UnitedHealth may pull individual coverage from exchanges in 2017
As has been widely noted, UnitedHealth is the nation’s biggest health insurer, but that’s misleading: in the individual market served by Obamacare exchanges, it’s small beer.
“We can not sustain these losses”, CEO Stephen Hemsley said during a conference call with investors Thursday, the Associated Press reported.
“I mean, I’m hearing a few people saying ‘Oh, my God, death spiral, ‘” said Jonathan Gruber, an MIT economist and architect of the ACA. He lamented that cooperatives have failed and the market data has signaled higher risks and more difficulties while their own claims experience has deteriorated, leading to them taking this proactive step. United’s comments about the health of exchange-plan holders also run counter to what was expected. Instead, exchange plans are becoming insurance that is purchased primarily by the sick, which isn’t insurance at all but a cost-shifting scheme.
“Participation in exchanges is not essential to our overall benefit offerings, but we remain hopeful these markets will eventually evolve into a viable coverage category for Americans”, Hemsley said.
For 2016, enrollment through exchanges started earlier this month.
“The reality is we continue to see more people signing up for health insurance and more issuers entering the marketplaces”, Ben Wakana, a spokesman for the Department of Health and Human Services, said in an e-mail.
On Thursday, Aetna shares fell 7 percent while Anthem faced a 9 percent drop, though both saw slight rebounds Friday. “With an average of 10 issuers per state, up from nine last year and eight the year before, statements from any one insurer are not a sign of any trend”.

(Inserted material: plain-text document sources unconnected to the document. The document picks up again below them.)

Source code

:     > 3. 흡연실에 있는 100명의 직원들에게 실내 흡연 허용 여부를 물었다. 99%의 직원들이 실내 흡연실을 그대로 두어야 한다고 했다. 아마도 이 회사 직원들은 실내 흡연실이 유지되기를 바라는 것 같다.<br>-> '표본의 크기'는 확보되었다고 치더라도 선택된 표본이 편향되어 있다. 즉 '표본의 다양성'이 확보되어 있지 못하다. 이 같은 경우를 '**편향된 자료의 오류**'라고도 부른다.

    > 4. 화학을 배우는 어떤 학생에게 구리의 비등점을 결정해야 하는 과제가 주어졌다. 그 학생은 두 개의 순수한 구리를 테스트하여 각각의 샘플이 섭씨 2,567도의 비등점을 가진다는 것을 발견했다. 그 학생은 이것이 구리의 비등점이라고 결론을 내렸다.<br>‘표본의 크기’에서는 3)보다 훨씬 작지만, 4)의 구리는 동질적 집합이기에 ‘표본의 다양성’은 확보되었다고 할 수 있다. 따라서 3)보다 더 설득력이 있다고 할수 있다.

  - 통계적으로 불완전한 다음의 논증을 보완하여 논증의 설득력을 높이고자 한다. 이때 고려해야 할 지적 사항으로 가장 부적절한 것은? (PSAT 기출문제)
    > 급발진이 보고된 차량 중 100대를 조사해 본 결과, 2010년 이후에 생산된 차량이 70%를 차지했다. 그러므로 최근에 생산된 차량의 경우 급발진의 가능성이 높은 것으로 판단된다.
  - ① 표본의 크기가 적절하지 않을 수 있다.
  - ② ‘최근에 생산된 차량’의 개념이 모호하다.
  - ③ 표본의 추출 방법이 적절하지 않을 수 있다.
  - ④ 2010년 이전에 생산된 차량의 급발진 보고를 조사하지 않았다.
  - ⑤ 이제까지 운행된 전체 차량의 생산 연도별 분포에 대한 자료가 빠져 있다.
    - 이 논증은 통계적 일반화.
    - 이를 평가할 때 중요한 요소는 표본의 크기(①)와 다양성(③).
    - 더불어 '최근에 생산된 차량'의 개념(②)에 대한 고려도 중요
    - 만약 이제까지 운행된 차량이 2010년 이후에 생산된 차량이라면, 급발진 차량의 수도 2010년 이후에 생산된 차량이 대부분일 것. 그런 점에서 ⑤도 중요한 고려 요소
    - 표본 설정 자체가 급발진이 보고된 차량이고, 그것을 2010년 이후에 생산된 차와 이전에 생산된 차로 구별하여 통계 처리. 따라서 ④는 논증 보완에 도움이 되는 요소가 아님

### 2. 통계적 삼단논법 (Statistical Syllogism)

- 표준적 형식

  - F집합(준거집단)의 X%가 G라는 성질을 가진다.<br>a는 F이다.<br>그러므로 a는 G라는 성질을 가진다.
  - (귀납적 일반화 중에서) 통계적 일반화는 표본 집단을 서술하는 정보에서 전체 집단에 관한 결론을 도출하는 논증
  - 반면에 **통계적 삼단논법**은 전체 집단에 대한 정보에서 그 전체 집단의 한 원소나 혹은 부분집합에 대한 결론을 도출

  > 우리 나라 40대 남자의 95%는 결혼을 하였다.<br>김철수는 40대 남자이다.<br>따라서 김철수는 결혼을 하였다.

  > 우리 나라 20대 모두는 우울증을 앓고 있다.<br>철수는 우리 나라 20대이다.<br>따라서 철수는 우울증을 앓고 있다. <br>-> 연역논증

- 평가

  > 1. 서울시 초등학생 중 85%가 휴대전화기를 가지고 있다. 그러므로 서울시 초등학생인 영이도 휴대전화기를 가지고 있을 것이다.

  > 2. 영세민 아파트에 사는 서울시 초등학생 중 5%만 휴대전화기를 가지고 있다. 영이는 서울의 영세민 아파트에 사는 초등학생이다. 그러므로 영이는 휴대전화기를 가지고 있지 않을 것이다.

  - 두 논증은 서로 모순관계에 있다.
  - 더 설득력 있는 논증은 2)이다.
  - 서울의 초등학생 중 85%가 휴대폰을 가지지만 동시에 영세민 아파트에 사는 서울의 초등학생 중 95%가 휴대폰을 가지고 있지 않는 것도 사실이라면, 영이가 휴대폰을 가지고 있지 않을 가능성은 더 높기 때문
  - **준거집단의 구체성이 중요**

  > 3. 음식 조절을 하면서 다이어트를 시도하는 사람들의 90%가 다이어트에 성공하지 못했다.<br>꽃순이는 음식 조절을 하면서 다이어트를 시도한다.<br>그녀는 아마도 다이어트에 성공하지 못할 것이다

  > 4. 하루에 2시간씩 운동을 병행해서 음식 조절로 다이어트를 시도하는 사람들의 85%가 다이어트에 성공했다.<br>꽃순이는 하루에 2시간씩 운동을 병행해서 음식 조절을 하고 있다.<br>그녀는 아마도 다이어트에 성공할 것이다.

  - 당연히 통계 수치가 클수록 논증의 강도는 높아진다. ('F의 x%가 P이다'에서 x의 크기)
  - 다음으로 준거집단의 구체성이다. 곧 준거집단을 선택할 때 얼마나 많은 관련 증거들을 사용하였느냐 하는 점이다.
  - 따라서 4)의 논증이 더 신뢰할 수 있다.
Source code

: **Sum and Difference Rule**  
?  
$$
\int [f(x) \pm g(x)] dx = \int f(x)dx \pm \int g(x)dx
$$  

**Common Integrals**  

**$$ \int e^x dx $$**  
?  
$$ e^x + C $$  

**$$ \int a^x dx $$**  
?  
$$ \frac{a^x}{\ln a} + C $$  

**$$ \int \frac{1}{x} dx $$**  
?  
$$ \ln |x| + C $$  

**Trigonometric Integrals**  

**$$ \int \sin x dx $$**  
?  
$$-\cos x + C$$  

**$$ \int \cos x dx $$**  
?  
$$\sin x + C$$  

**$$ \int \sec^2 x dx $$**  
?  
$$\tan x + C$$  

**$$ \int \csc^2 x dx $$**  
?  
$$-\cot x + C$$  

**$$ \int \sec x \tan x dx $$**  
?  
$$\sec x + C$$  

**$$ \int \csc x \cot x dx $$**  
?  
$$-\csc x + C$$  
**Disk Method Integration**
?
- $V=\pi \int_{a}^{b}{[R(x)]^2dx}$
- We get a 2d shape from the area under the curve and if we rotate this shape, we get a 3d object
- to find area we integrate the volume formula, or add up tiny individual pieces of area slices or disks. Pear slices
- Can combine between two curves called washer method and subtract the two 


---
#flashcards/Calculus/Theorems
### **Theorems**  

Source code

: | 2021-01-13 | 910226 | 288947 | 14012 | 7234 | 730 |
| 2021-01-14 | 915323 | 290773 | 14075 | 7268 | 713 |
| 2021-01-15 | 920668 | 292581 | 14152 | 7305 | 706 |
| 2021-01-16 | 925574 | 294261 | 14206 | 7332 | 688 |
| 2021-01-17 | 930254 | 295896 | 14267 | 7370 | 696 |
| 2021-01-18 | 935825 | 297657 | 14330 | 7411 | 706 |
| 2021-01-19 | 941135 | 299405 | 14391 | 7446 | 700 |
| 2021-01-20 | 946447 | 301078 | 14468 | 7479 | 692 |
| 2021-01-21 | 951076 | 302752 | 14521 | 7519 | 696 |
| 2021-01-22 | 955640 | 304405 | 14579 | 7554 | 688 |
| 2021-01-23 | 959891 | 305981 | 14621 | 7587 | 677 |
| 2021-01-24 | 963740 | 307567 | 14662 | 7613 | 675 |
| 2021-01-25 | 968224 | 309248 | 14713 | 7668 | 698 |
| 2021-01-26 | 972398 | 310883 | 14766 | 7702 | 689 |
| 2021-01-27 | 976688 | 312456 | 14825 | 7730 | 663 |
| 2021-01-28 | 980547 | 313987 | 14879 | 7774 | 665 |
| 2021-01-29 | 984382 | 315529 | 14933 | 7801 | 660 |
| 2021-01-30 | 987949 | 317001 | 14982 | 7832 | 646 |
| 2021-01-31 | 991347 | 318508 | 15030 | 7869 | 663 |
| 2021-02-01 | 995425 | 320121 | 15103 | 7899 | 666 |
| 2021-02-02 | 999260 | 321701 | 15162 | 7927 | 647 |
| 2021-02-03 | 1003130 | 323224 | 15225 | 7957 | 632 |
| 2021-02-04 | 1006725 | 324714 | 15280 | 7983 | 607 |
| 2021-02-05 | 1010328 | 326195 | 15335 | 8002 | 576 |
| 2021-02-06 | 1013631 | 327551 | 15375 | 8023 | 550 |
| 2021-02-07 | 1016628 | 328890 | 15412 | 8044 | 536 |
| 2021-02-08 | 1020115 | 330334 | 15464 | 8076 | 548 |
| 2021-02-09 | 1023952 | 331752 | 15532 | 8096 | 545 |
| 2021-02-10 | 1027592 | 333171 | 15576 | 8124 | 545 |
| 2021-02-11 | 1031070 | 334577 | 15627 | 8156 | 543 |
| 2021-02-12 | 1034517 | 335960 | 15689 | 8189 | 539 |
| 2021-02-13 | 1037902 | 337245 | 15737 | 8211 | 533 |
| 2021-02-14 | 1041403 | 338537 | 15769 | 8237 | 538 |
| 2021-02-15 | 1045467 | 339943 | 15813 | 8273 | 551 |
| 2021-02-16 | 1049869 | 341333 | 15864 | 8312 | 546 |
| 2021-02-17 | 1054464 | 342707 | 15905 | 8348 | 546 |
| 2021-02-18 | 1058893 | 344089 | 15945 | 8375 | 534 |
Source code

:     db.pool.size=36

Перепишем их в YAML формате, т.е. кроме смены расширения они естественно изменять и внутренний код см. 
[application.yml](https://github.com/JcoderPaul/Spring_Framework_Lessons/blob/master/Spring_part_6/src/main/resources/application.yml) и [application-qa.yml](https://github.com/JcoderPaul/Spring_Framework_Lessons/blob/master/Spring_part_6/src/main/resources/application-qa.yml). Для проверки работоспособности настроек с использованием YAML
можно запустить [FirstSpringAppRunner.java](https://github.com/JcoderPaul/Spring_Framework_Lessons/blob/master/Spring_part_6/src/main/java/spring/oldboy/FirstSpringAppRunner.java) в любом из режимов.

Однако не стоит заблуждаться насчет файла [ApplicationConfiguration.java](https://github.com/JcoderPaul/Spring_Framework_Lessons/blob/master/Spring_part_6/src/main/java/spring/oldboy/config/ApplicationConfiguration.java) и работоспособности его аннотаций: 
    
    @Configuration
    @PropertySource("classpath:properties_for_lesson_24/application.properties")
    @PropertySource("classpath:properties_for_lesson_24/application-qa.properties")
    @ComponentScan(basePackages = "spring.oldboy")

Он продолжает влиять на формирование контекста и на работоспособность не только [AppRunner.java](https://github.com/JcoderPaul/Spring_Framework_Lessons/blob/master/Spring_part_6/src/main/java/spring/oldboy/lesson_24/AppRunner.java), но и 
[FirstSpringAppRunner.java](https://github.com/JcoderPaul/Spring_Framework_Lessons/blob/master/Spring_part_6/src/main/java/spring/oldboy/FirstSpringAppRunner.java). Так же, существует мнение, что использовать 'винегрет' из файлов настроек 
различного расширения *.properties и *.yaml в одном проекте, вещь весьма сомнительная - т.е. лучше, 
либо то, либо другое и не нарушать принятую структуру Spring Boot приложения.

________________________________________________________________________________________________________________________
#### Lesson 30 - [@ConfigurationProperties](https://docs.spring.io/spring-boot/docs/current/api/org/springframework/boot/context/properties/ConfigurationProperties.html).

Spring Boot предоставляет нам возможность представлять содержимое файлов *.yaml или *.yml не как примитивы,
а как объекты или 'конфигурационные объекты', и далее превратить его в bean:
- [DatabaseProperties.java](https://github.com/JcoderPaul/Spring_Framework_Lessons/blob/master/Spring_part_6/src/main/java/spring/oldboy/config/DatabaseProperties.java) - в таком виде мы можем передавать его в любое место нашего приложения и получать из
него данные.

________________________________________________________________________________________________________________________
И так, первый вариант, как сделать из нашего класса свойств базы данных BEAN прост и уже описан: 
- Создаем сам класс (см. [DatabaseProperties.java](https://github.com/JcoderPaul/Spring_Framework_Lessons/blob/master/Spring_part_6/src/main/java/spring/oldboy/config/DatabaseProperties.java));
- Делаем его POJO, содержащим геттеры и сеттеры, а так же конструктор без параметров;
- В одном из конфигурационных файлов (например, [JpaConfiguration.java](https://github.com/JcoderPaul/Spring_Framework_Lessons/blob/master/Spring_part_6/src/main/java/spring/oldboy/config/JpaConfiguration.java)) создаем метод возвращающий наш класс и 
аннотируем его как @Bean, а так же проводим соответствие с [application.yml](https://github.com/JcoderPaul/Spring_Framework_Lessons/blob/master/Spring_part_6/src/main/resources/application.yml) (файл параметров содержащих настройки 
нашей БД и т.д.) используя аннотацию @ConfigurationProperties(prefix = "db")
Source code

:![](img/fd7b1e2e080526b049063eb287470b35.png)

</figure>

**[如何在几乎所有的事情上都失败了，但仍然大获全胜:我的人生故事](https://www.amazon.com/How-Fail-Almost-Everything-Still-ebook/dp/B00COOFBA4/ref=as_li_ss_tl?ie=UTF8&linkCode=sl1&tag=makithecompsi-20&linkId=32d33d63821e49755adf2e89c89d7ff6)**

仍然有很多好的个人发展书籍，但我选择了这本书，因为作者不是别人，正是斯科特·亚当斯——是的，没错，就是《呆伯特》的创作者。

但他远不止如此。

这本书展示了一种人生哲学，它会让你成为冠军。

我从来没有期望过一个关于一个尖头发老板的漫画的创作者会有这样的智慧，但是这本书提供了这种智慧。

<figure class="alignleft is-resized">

UnitedHealth just joined the Covered California exchange this month after sitting out the first two years. In addition, this announcement was said to be more important for what it implies about the ability of even well-established insurance companies to thrive in marketplaces.
UnitedHealth had raised that forecast twice this year before reaffirming it last month.
UnitedHealth Group, which is among the dozen or so insurers on the MA Health Connector, may cease to offer individual coverage through the online public exchanges beginning in 2017. Companies are still seeing this as potentially good business, which makes sense because from here on out, the people signing up should be healthier. Insurers like UnitedHealth say that the biggest problem has been people “coming in and out of the exchange” when they have health expenses.
But Obama administration officials argued that other insurers are happy in the market. He adds that “the news about United does not presage a death spiral”, because there are too many factors-like the subsidies that keep insurance affordable for millions even as premiums rise-that will keep customers in the markets.
Insurers expect several new regulations to drive healthier consumers onto the exchanges over the next few years.
Centene Corp. on Thursday reiterated its 2015 profit forecast and sad its health insurance marketplace business “continues to perform in line with expectations”. Those lower-premium plans that Obama described as worthless because they didn’t pay out anything were no worse than the plans that replaced them and don’t pay out anything until a consumer has racked up $2,000 or more in medical bills. These announcements follow UnitedHealth’s statement Thursday it cut its profit forecast in response to an expected $425 million loss on individual plans sold on the exchange in 2015 and 2016.
Like Aetna, that performance resulted in management boosting its outlook for full-year EPS of at least $10.10, which is far higher than the $9.30 it came into 2015 expecting to earn per share.